この背景には、他ならぬコロナ対策のために各国の政府が大量の国債発行等によって前代未聞とも言える膨大なマネーの供給をしたこともありますが、これとて所詮「目に見えない」世界の反映でしかありません。

さらに皮肉なことに、ようやくコロナ禍が欧米等のいくつかの国で収束しかけてきた2022年になって、このような政策の反動としてのインフレが米国を中心に世界中で起きることになり、ウクライナ紛争による燃料費や生活費の高騰とあいまって、人々の生活は混乱に陥りました。

つまり、リアルの世界の状況が悪化していたコロナ禍の中ではバーチャルな財政や金融は「史上最高」となり、コロナ禍が落ち着きはじめた頃には「史上最悪」の株価の暴落や物価高といった目に見えない世界の悪化がはじまったのです。
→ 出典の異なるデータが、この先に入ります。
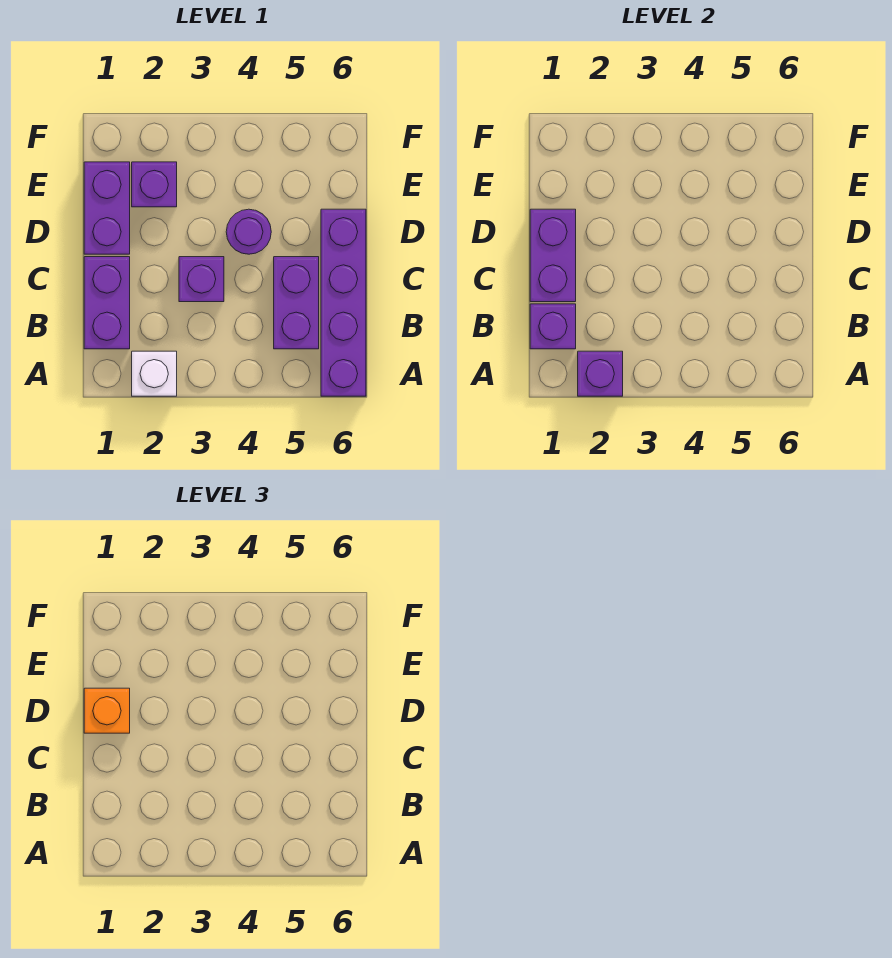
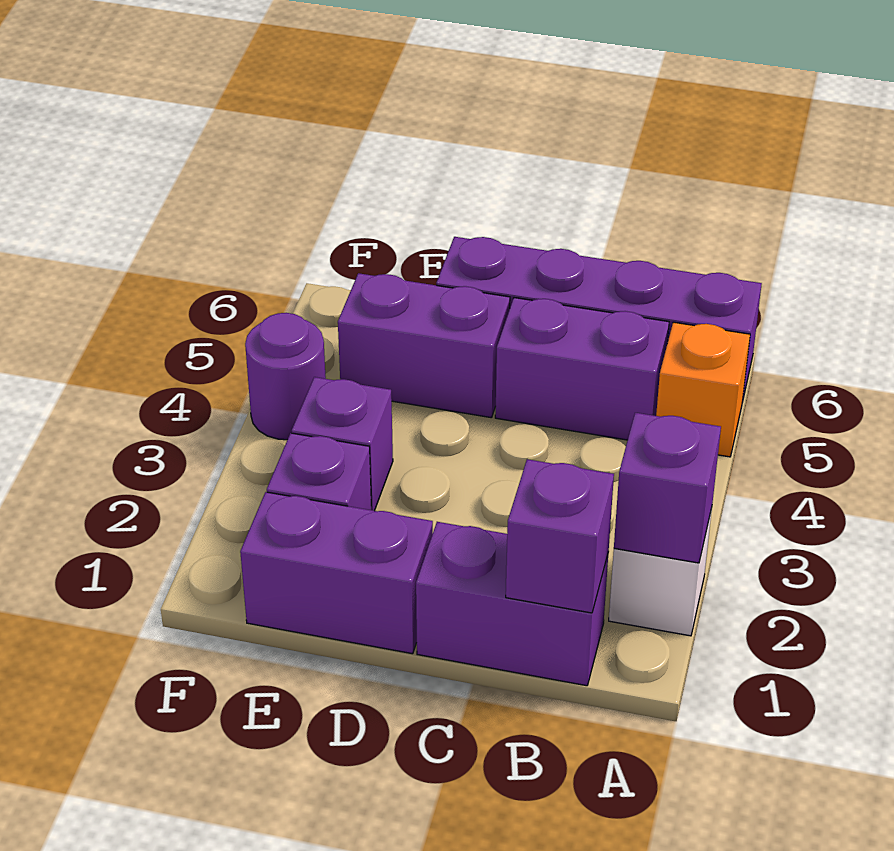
purple brick C1:D1 level 2 -> purple brick D5:E5 level 1
purple brick C3 level 1 -> purple brick E3 level 1
orange brick D1 level 3 -> orange brick A5 level 1
purple round brick D4 level 1 -> purple round brick F4 level 1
これら一連の状況は、戦争やコロナ禍による食料や燃料、あるいは電子部品等のサプライチェーンの分断や混乱という、「見える世界」による影響の大きさを改めて私たちに思い知らせることとなったと同時に、コロナ禍という稀に見る災害の影響との組み合わせによって、見える世界と見えない世界の対比を世界中に考えさせたとも言えます。

このような「乖離」の一方で、金融という見えない世界が見える世界をも支配していることは、いまから10年以上前、2008年に起こったリーマンショックの時にも全ての人が認識することになりました。

リーマンショックそのものによって直接的に目に見える変化を体感した人はほとんどいないと思いますが、実際にはそれによって引き起こされた世界的な不景気で実体経済も悪化し、目に見える世界も大きな影響を受けることになりました。さらに言えば20世紀の「バブル崩壊」も全く同様でした。

つまり、これら金融やマネーの世界の拡大による「見える世界」と「見えない世界」の乖離は、単に乖離しているわけではなく、逆に見えない世界が見える世界を支配していると言っていい状態にもなっているのです。

もともと物々交換という見える世界の価値の抽象化によって生まれたお金という概念が、次々と抽象化することで、デリバティブや仮想通貨という、見える世界とは極めて乖離した巨大な見えない世界を作り上げ、むしろ見えない世界という抽象が、見える世界という具体を支配するという逆転が起こっているのです。

結局、最後までコロナ禍に苦しんだ業界は飲食業界と旅行業界等、完全に物理的なモノの消費や、人やモノの物理的移動という世界で、少しでもデジタルやバーチャル等、目に見えない世界での代用が利く世界は、いち早くコロナ禍を脱して通常通りの売上や利益を取り戻していたことになります。